Does anybody have a fantasy football league or team? if its not too late i would love to join.


----------



## sodakhunter13 (Feb 2, 2007)

Im willing to start one/join one.


----------



## huntingtim08 (Sep 17, 2004)

start one up i will join. Im sure you can find many others here to do it also


----------



## fargodawg (Sep 20, 2005)

I saw one in the must have never taken off, I'm in, lets get it going


----------



## holmsvc (Nov 26, 2003)

I would join another one, but it would need to have normal rules.

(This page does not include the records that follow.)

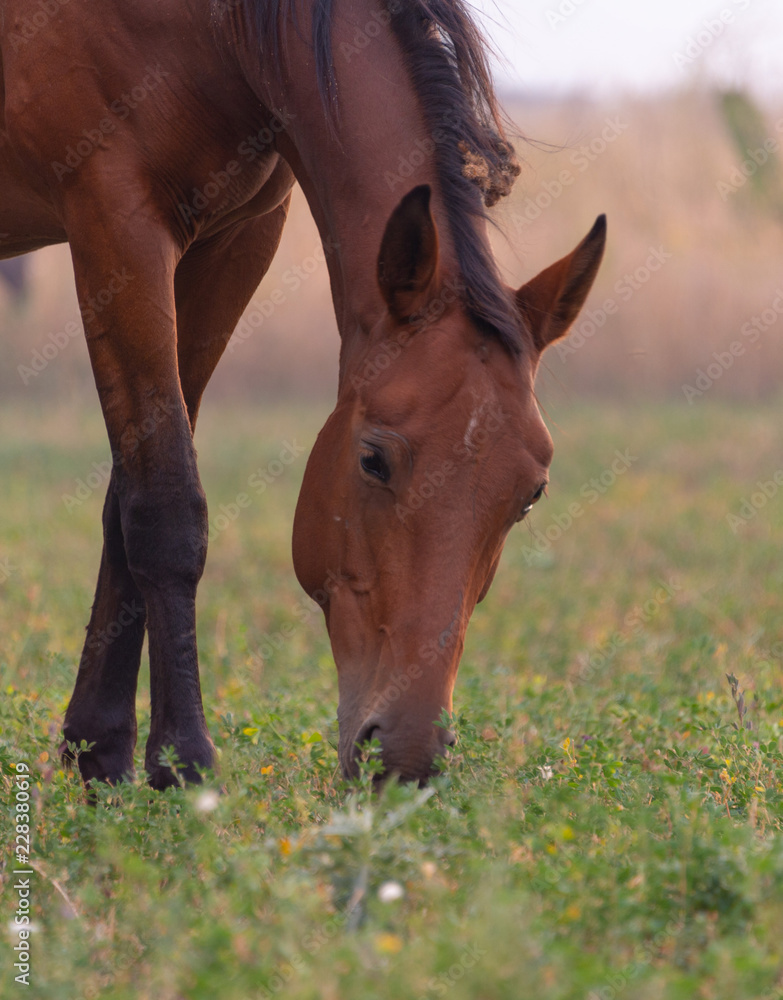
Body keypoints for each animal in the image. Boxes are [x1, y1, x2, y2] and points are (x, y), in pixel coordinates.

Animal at [0, 0, 605, 788]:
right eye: (373, 460)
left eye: (529, 495)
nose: (405, 756)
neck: (213, 30)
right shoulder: (114, 221)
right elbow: (165, 506)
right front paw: (183, 762)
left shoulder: (234, 237)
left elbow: (124, 499)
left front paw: (100, 750)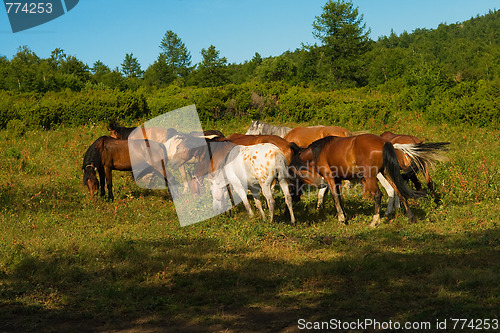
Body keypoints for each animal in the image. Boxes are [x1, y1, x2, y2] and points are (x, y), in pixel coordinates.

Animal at [290, 133, 426, 226]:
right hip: (387, 173)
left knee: (378, 195)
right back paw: (410, 217)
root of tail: (384, 143)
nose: (295, 198)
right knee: (399, 191)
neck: (319, 152)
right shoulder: (338, 179)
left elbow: (335, 197)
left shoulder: (329, 178)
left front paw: (341, 219)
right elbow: (339, 197)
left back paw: (375, 221)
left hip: (370, 176)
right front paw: (344, 217)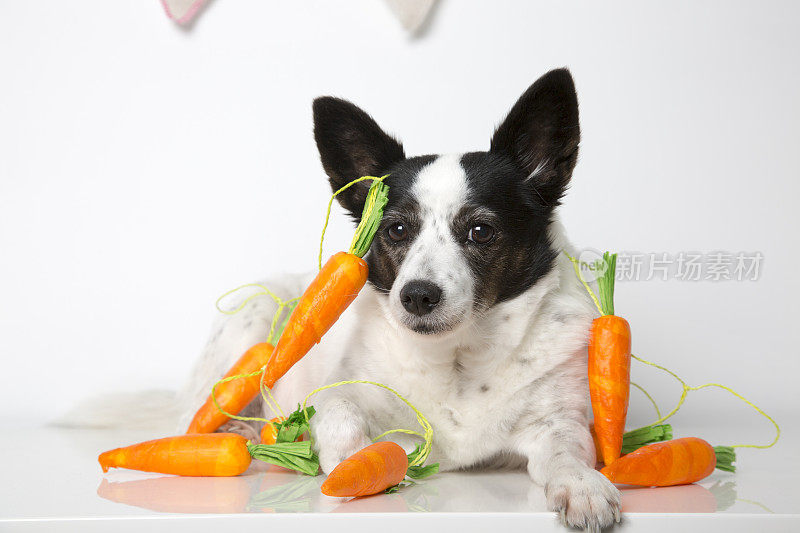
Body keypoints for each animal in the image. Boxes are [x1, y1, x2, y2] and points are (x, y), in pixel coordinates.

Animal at [178, 68, 620, 528]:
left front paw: (582, 486)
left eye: (481, 231)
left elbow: (568, 453)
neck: (458, 358)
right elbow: (340, 416)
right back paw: (235, 431)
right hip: (253, 321)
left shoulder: (559, 421)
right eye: (396, 230)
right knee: (198, 412)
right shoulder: (337, 394)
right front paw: (352, 458)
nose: (417, 296)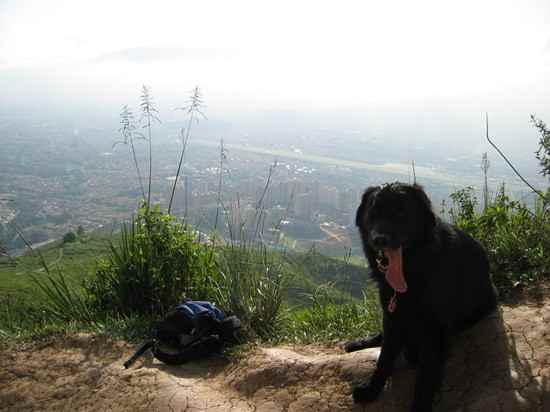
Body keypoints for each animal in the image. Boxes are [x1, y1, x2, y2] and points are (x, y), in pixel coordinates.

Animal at [352, 183, 498, 412]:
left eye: (401, 213)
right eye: (372, 214)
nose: (379, 240)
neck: (413, 269)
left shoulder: (434, 331)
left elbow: (425, 378)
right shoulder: (392, 317)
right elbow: (384, 358)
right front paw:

Not like the lame *** baseball league.


----------



## huntingtim08 (Sep 17, 2004)

Im not sure on how to start one, so if anybody knows how and is willing to do it, please do it.

thank You


----------



## fargodawg (Sep 20, 2005)

I can set one up, yahoo, default settings if noone minds that (they are pretty decent). how many are playing? we probably have to draft by wednesday next week.


----------



## fargodawg (Sep 20, 2005)

set up, yahoo, id 661030, password football, draft is set up for sept 5th at 3:45, there were no more evening times available on any of the days preseason. make sure to prerank if you are not going to be able to make it, max 10 teams, lets fill it up. maybe Hustad will get in and offer a prize to the winner


----------



## Tracker21 (Jul 9, 2007)

Im In


----------



## holmsvc (Nov 26, 2003)

Only 7 people.

We can not draft with an odd number of people.

Someone please join soon!


----------



## huntingtim08 (Sep 17, 2004)

i got one set up for my brother now so it shoud be even numer of teams as of now


----------



## Tracker21 (Jul 9, 2007)

well for having to miss the draft for class Im pretty happy with the team.


----------



## sodakhunter13 (Feb 2, 2007)

NoDak fantasy football champ!! Good season guys!


----------



## fargodawg (Sep 20, 2005)

way to go sodak :beer:


----------